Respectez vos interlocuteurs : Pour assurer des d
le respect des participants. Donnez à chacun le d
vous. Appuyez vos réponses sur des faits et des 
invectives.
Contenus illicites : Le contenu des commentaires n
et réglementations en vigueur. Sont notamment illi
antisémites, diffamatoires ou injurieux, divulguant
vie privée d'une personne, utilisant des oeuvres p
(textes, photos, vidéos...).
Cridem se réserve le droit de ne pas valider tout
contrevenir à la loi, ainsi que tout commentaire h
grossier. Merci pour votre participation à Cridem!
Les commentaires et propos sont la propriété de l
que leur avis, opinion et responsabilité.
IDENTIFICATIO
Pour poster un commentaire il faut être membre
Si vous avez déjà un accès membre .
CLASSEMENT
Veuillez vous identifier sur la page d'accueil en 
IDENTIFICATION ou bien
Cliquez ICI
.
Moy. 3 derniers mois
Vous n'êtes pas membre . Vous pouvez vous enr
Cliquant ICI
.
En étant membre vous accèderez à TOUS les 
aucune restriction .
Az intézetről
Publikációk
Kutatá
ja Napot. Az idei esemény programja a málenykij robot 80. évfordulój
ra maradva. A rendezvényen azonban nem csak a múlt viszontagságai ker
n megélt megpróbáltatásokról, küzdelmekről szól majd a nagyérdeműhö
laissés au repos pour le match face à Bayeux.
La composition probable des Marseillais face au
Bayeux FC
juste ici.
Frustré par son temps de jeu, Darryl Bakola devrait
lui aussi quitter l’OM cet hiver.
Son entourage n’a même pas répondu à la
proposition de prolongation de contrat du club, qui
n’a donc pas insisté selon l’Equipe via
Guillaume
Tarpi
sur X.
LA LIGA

_ _ _ _ _

_TASK OBJECTIVE_
Look above for the line with "vous. Appuyez vos"; retype exactly that line, every line after it up to the line with "n megélt megpróbáltatásokról, küzdelmekről", and that line too, nothing else.

_REPLY_
vous. Appuyez vos réponses sur des faits et des 
invectives.
Contenus illicites : Le contenu des commentaires n
et réglementations en vigueur. Sont notamment illi
antisémites, diffamatoires ou injurieux, divulguant
vie privée d'une personne, utilisant des oeuvres p
(textes, photos, vidéos...).
Cridem se réserve le droit de ne pas valider tout
contrevenir à la loi, ainsi que tout commentaire h
grossier. Merci pour votre participation à Cridem!
Les commentaires et propos sont la propriété de l
que leur avis, opinion et responsabilité.
IDENTIFICATIO
Pour poster un commentaire il faut être membre
Si vous avez déjà un accès membre .
CLASSEMENT
Veuillez vous identifier sur la page d'accueil en 
IDENTIFICATION ou bien
Cliquez ICI
.
Moy. 3 derniers mois
Vous n'êtes pas membre . Vous pouvez vous enr
Cliquant ICI
.
En étant membre vous accèderez à TOUS les 
aucune restriction .
Az intézetről
Publikációk
Kutatá
ja Napot. Az idei esemény programja a málenykij robot 80. évfordulój
ra maradva. A rendezvényen azonban nem csak a múlt viszontagságai ker
n megélt megpróbáltatásokról, küzdelmekről szól majd a nagyérdeműhö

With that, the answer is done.